As part of our Earth2.0 application we provide the ability for environmental surveyors to define their own set of data entry fields for any survey work they have carried out. When entering survey data into the application users use the fields that they have defined, including custom drop-down lists and validations, this is great when in the office and connected to the internet but when out in the middle of the Pilbara there is a distinct lack of internet connection points. We wanted to give our users the easiest method of recording data in the field and uploading that data to Earth2.0 when they return to the office.

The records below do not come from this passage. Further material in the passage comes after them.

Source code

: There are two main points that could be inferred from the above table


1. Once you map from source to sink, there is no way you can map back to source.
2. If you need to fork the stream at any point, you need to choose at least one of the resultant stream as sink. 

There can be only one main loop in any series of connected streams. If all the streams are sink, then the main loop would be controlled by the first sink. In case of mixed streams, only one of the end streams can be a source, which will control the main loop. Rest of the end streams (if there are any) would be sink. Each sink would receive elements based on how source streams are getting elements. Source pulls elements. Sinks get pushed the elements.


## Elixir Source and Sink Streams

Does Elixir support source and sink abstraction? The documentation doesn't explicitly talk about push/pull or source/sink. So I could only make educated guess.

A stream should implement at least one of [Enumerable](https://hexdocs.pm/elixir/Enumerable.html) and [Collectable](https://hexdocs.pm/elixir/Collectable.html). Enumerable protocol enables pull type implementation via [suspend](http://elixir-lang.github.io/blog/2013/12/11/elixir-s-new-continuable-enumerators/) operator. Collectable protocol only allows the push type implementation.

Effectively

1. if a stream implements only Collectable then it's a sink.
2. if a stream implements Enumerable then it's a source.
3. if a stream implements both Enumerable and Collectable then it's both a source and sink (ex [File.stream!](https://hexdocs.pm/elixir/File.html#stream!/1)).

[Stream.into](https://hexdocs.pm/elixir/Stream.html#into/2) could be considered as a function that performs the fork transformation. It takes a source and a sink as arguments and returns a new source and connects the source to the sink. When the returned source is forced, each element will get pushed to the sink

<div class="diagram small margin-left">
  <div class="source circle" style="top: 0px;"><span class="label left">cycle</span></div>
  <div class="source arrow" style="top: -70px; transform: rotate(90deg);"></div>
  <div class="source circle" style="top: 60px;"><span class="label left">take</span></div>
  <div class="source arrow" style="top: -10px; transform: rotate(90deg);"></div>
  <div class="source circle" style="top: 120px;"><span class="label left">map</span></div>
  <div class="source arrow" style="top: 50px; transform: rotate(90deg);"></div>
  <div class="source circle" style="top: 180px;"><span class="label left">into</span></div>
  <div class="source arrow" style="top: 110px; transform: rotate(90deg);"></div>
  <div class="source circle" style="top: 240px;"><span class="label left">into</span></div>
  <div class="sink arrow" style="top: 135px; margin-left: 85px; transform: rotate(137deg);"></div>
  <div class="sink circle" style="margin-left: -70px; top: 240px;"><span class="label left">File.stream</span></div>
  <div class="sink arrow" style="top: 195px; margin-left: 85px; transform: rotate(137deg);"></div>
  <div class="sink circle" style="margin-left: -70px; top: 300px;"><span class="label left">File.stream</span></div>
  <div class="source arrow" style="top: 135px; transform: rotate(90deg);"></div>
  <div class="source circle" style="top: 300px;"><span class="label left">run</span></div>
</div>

In an ideal world we envisaged a user downloading a field sheet in the form of a Microsoft Excel spreadsheet with all of the correct field headings included, the user could then enter data into the spreadsheet whilst in the field on a PDA or laptop and upload all of the data in just a few mouse clicks on returning to the office. How to do this though?
Enter Apache POI and the Horrible Spreadsheet Format.
Apache POI is a collection of Java ports of file formats used in Microsoft Office applications. The APIs allow Java developers to read from and write to documents in Microsoft Office formats such as .xls and .doc. The part of POI that deals with xls files is lovingly named HSSF, Horrible Spreadsheet Format.
However the developers feel about Microsoft’s file formats, POI is very powerful. Using POI it was simple to generate spreadsheets containing all of the users custom data entry fields and write a parsing tool to prepare the data for importing into the Earth2.0 database.
With the spreadsheet uploaded, Earth2.0 uses POI to extract the data and then validates the site location details that were entered on the sheet (happily managing a variety of coordinate systems, WGS84, GDA94, and others), validate each of the taxonomic names that were recorded, run any custom validations that the user has requested and then save all of the data into database for immediate review and analysis using the Earth2.0 data review tools.
Apache POI gave us the ability to provide this very powerful and timesaving feature to our clients. Without it, we would have been stuck using formats like CSV or XML that are not as user friendly as Microsoft Excel.
The POI team are currently working on providing support for OOXML files as generated by the very latest version of Microsoft Office. When these features are released we will be using them to give our clients the most flexibility in the format that they can upload data in. If a client requests it, we will provide support for Open Office Calc documents as well, I doubt the API for that is called “horrible”!